■ Entries shown ■
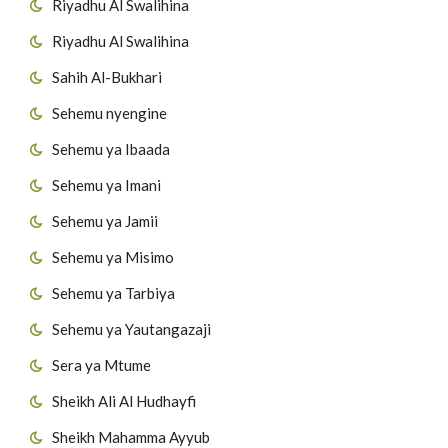
Riyadhu Al Swalihina
Riyadhu Al Swalihina
Sahih Al-Bukhari
Sehemu nyengine
Sehemu ya Ibaada
Sehemu ya Imani
Sehemu ya Jamii
Sehemu ya Misimo
Sehemu ya Tarbiya
Sehemu ya Yautangazaji
Sera ya Mtume
Sheikh Ali Al Hudhayfi
Sheikh Mahamma Ayyub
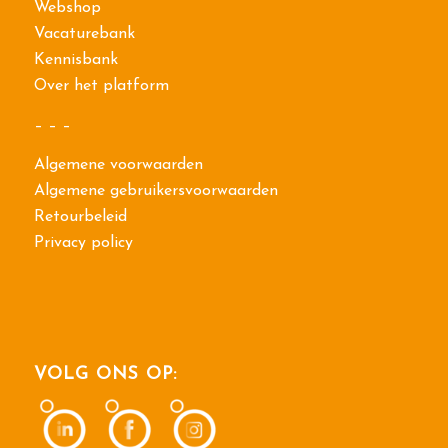
Webshop
Vacaturebank
Kennisbank
Over het platform
– – –
Algemene voorwaarden
Algemene gebruikersvoorwaarden
Retourbeleid
Privacy policy
VOLG ONS OP:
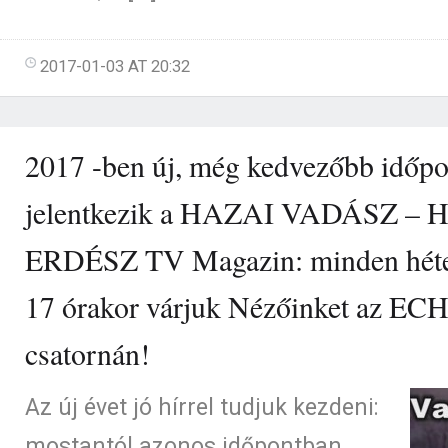
2017-01-03 AT 20:32
2017 -ben új, még kedvezőbb időp
jelentkezik a HAZAI VADÁSZ –
ERDÉSZ TV Magazin: minden hét
17 órakor várjuk Nézőinket az E
csatornán!
Az új évet jó hírrel tudjuk kezdeni:
mostantól azonos időpontban,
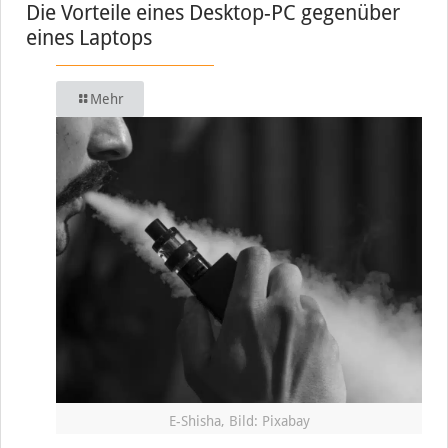
Die Vorteile eines Desktop-PC gegenüber
eines Laptops
Mehr
E-Shisha, Bild: Pixabay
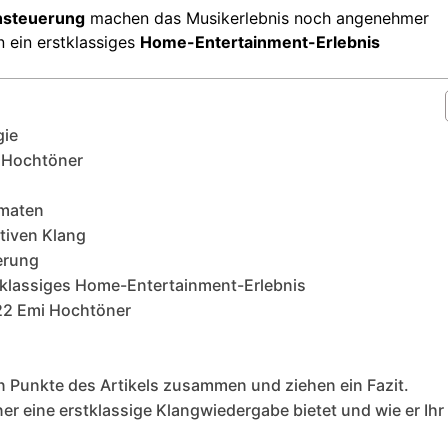
hsteuerung
machen das Musikerlebnis noch angenehmer
 ein erstklassiges
Home-Entertainment-Erlebnis
gie
 Hochtöner
rmaten
ativen Klang
erung
tklassiges Home-Entertainment-Erlebnis
22 Emi Hochtöner
en Punkte des Artikels zusammen und ziehen ein Fazit.
r eine erstklassige Klangwiedergabe bietet und wie er Ihr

■ Instructions for the task ■
How many of the lines above contain the string "Home"? Case counts, so reply with the number only.

■ Solution to the problem ■
2